Material provided below:

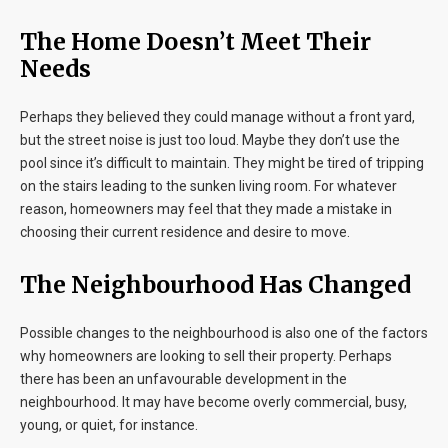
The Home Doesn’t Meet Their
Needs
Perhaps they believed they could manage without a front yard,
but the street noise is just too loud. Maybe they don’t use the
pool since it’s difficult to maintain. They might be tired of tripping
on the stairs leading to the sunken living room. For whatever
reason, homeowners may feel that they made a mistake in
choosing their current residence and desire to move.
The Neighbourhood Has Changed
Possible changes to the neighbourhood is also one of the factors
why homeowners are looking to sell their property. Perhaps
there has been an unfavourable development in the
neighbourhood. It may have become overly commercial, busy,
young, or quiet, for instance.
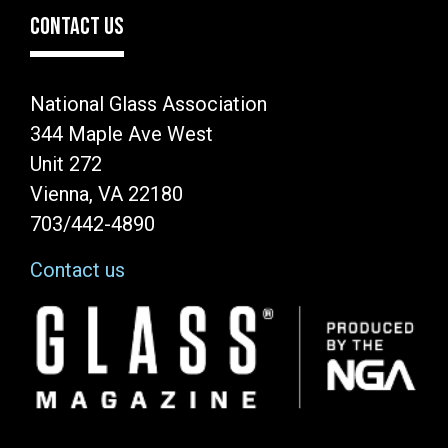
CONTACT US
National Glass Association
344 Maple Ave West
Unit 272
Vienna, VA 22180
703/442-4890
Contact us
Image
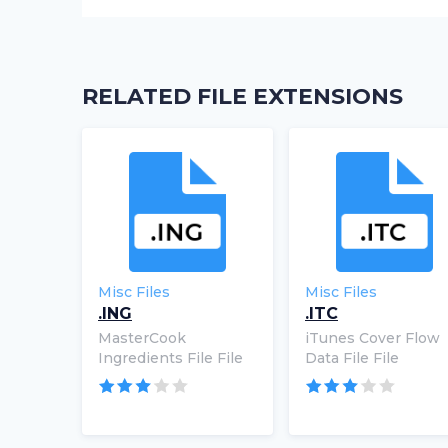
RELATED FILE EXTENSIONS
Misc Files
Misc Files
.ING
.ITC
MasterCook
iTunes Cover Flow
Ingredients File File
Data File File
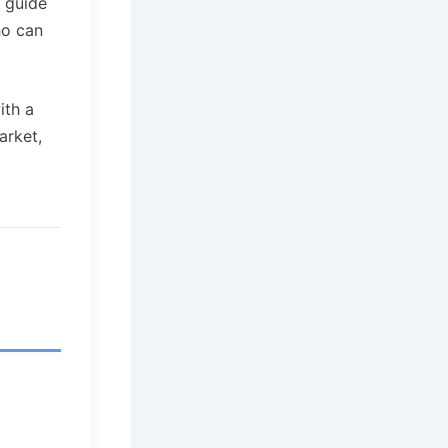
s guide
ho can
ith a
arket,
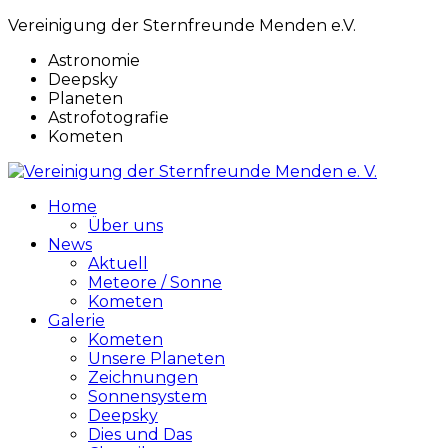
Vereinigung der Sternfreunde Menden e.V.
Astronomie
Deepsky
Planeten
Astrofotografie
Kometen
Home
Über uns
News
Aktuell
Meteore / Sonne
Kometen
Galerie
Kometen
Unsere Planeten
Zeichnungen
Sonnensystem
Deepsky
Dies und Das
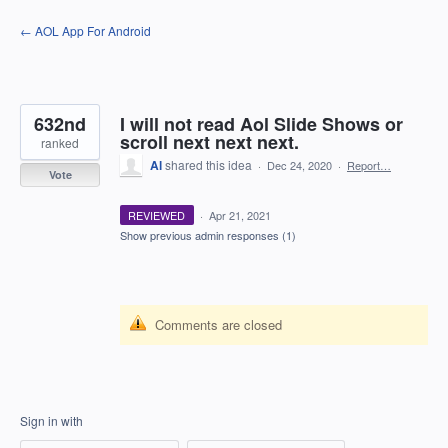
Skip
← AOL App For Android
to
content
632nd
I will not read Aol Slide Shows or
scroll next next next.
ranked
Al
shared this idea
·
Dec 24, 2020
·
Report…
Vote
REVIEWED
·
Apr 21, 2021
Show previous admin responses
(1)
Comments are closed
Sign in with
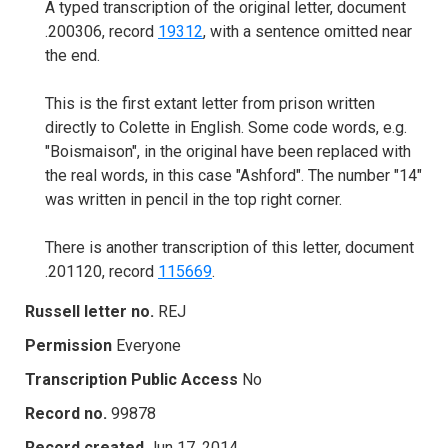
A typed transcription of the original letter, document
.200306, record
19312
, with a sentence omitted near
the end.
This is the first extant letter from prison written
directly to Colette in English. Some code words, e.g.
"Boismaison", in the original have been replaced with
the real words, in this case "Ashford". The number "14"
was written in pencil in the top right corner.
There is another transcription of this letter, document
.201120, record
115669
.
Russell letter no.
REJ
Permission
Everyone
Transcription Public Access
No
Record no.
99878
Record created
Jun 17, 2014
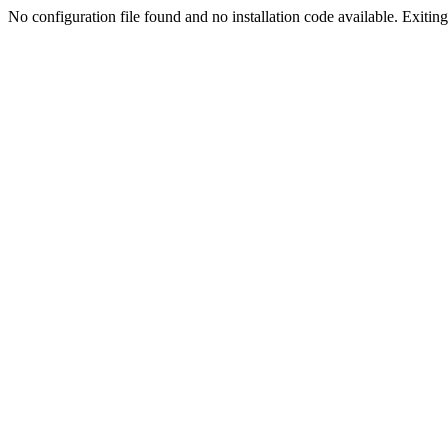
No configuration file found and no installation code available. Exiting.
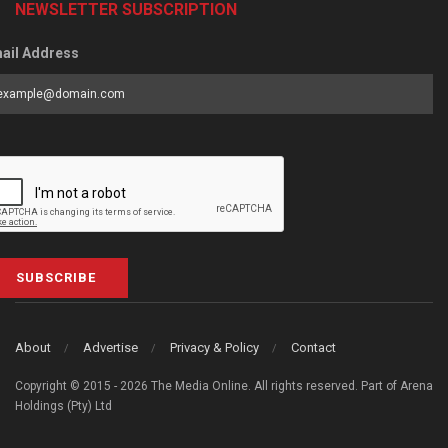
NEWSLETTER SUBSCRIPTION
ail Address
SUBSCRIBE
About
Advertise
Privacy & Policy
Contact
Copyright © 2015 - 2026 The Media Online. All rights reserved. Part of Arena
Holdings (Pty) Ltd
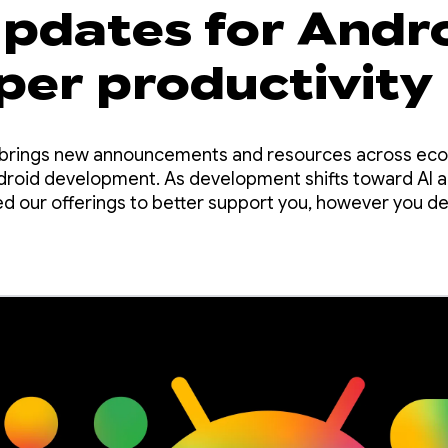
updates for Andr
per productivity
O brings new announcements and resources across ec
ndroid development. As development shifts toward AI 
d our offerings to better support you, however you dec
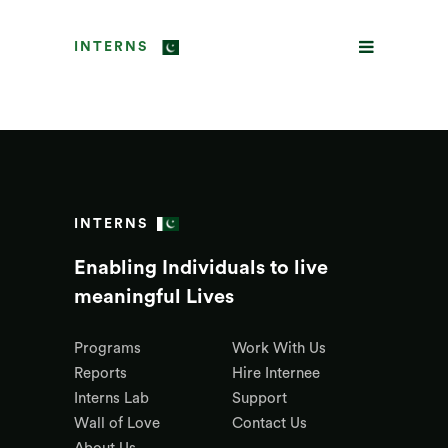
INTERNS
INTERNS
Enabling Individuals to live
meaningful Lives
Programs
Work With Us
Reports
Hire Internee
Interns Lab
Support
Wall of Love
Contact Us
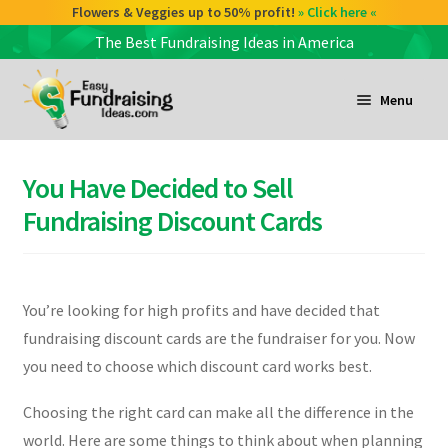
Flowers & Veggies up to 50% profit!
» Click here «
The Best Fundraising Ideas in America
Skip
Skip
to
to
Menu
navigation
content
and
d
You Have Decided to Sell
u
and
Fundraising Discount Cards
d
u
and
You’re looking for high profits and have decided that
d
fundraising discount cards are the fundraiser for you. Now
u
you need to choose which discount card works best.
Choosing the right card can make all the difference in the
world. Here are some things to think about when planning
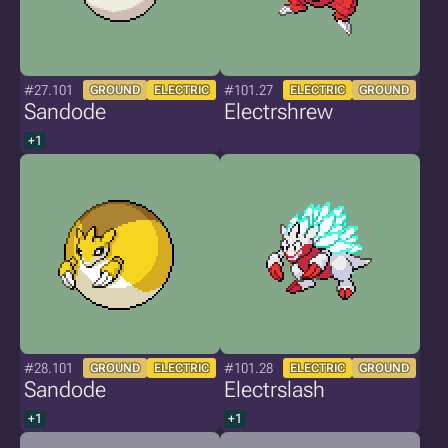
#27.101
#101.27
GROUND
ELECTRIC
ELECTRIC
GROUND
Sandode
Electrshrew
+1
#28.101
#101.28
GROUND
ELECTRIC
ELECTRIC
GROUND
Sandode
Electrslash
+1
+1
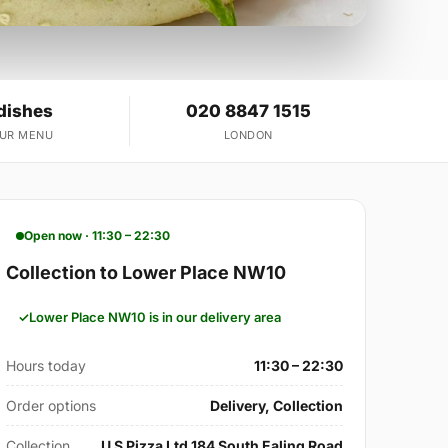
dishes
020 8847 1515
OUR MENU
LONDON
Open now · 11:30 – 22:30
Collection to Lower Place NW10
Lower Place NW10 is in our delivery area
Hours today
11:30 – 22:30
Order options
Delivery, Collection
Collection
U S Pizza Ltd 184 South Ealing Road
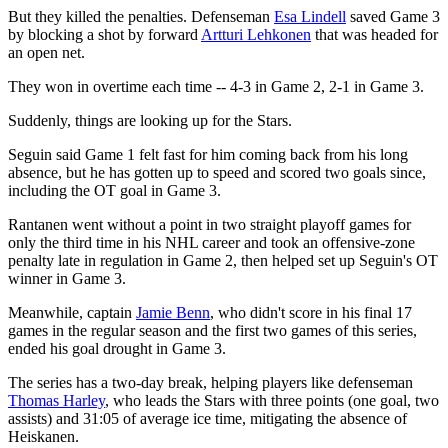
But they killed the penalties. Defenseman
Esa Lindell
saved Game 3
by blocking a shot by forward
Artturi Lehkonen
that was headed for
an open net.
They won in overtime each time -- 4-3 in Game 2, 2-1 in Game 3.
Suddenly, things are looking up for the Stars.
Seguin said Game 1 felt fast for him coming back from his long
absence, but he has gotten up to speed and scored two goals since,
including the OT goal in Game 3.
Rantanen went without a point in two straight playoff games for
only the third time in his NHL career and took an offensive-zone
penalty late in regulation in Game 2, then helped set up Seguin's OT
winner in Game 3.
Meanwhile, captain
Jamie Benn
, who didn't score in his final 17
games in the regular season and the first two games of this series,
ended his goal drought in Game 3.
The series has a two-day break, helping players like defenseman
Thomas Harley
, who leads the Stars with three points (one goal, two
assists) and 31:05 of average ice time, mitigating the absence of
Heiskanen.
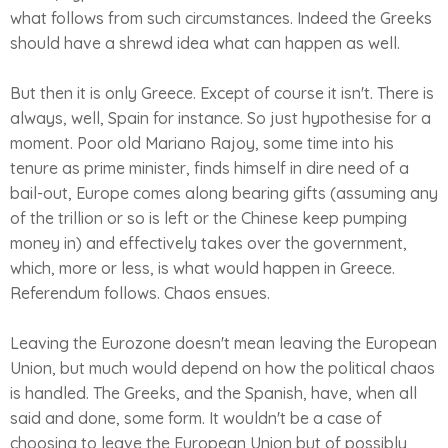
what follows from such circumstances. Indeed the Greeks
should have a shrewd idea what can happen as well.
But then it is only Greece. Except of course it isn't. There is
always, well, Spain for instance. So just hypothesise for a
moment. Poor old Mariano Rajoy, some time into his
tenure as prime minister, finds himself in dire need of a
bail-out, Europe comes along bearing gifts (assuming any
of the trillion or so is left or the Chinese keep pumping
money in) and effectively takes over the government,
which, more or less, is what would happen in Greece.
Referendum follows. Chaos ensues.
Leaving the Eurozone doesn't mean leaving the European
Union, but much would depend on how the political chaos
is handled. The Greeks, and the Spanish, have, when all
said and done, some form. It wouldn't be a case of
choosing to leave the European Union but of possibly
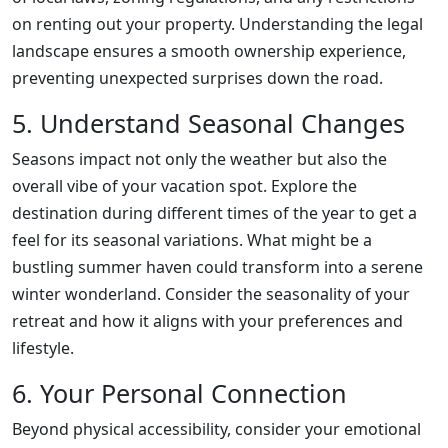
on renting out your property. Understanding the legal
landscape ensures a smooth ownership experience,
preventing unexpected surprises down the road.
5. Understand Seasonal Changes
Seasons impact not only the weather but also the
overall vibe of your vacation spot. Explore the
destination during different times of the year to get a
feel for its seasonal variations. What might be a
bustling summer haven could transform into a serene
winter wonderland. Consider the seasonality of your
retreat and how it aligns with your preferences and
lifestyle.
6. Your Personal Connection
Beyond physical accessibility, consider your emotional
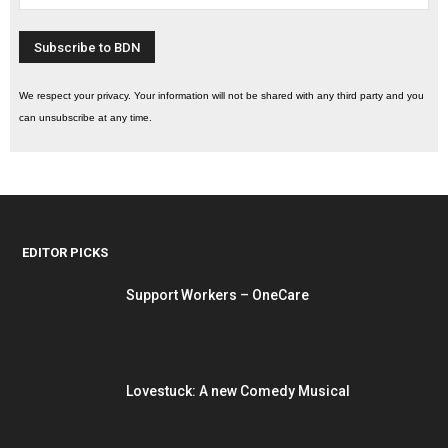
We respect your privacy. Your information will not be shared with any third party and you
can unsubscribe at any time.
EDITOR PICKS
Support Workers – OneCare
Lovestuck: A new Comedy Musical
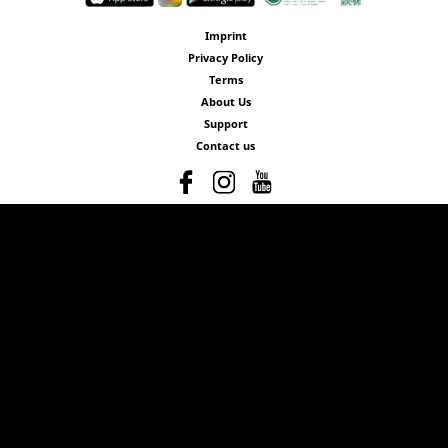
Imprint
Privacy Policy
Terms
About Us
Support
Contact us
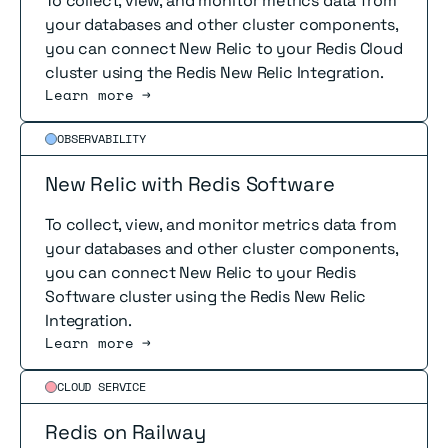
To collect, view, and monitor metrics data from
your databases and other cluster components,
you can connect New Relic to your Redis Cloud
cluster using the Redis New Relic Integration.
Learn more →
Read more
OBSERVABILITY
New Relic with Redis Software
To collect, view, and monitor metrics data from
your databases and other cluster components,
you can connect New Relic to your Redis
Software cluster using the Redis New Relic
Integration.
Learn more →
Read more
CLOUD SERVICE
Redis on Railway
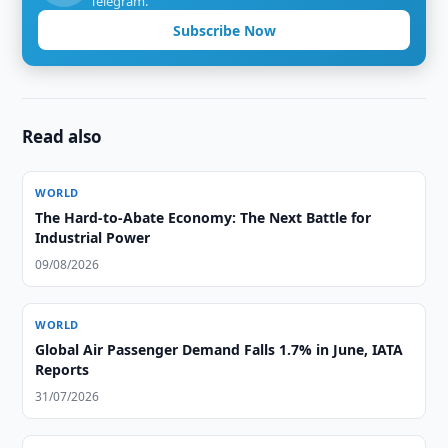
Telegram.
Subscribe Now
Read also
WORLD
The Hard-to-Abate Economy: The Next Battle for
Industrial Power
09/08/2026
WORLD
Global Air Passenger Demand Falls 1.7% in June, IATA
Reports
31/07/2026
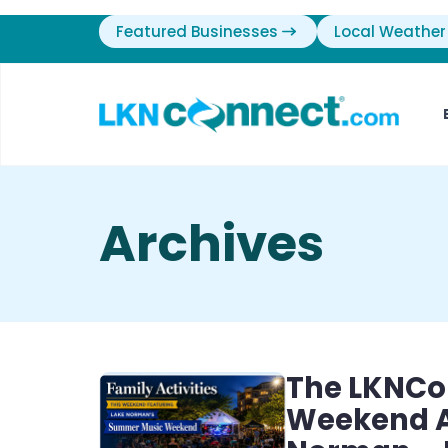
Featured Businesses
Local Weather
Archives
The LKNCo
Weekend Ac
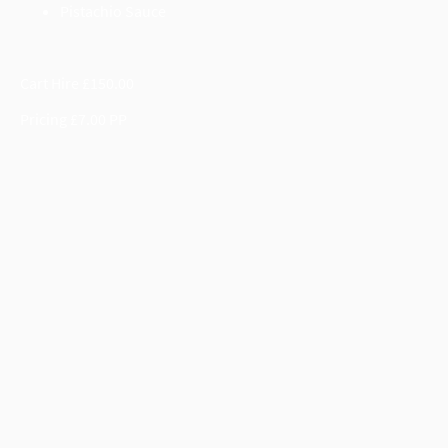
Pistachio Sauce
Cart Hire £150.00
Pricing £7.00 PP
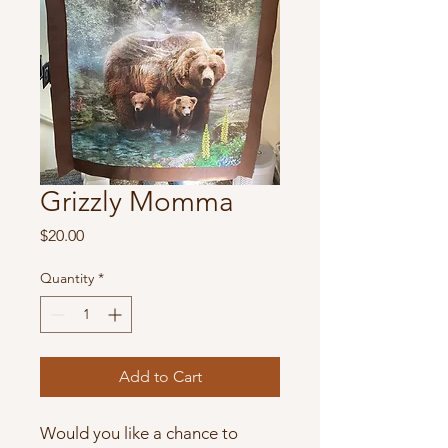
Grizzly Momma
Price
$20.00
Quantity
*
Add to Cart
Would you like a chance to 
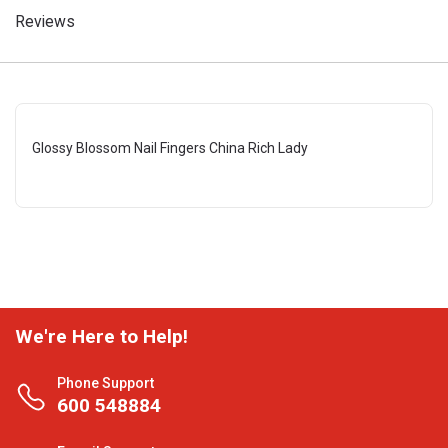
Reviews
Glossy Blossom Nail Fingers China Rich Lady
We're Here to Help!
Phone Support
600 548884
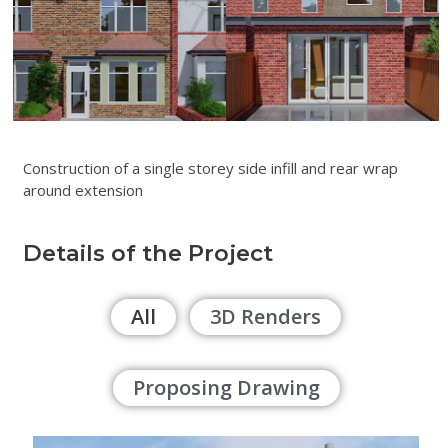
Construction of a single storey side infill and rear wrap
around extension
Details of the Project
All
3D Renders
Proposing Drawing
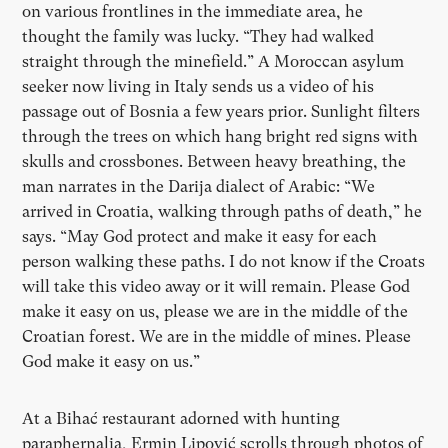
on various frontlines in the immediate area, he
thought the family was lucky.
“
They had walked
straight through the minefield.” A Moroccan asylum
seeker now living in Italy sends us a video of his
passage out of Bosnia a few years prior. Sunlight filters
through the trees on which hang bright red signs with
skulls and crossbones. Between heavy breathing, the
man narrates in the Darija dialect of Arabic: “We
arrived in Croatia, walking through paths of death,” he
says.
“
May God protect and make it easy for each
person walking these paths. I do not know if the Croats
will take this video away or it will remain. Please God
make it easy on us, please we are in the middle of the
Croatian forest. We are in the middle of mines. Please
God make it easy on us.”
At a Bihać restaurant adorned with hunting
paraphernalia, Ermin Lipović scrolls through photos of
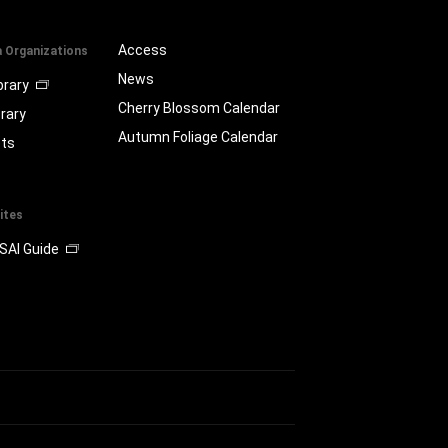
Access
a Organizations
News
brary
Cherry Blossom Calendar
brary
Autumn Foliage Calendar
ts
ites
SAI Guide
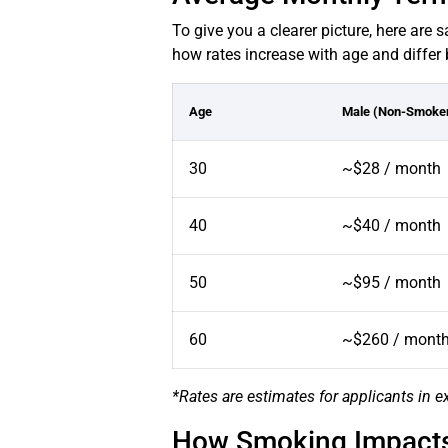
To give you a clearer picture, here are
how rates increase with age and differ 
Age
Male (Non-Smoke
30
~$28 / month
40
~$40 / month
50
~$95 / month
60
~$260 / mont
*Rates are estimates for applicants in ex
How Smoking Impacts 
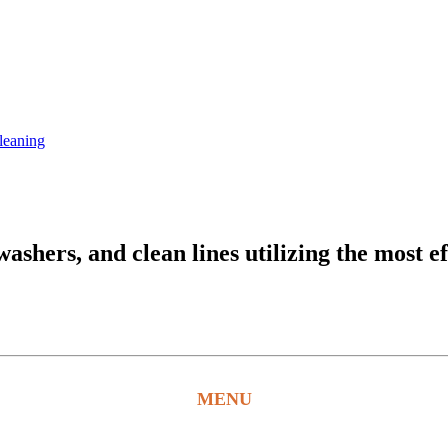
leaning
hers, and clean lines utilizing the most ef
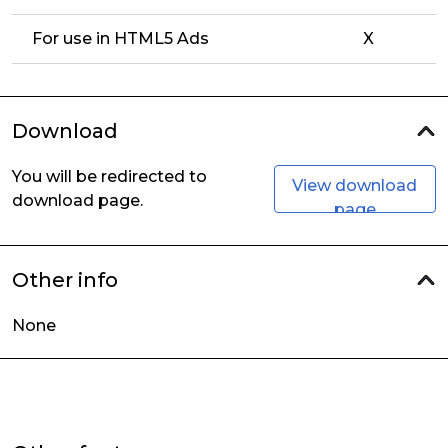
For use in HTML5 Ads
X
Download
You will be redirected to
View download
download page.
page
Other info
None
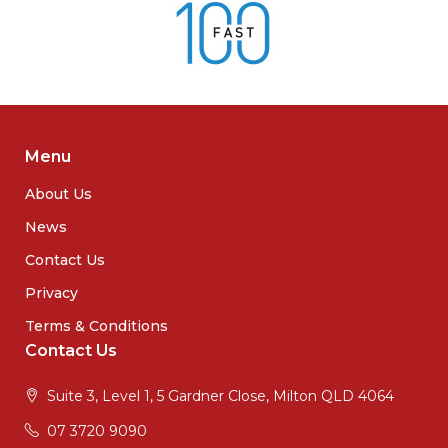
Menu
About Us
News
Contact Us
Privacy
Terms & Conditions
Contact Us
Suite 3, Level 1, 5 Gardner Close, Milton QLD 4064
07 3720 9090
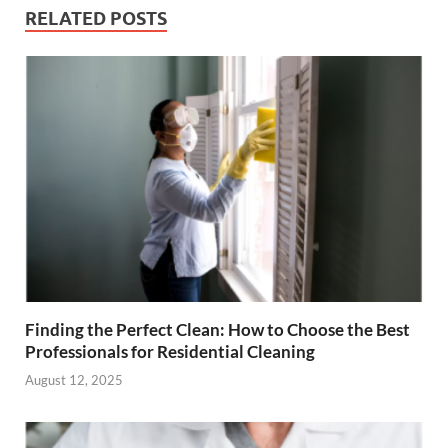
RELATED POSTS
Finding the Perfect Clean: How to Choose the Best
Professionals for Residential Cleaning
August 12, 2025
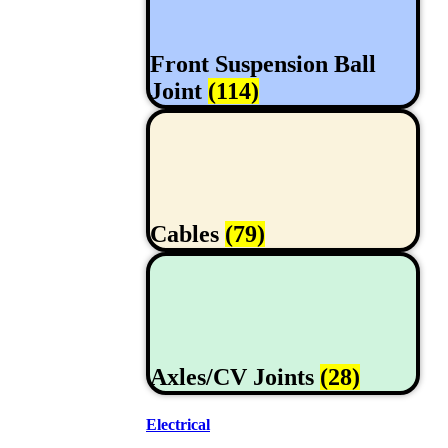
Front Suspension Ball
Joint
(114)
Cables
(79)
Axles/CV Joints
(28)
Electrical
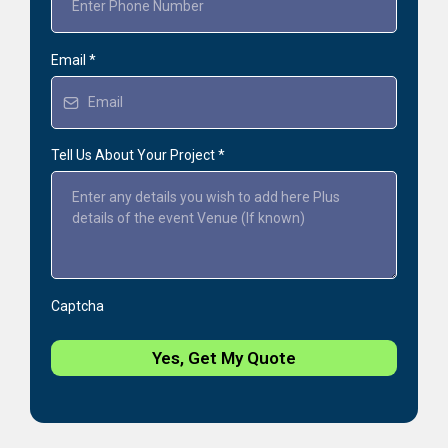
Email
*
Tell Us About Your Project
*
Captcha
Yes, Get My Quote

End of Material provided.

◆ Your objective ◆
Copy out every line of the data where the word "also" occurs.

◆ Response to the exercise ◆
Possible changes to the neighbourhood is also one of the factors
Seasons impact not only the weather but also the
Read also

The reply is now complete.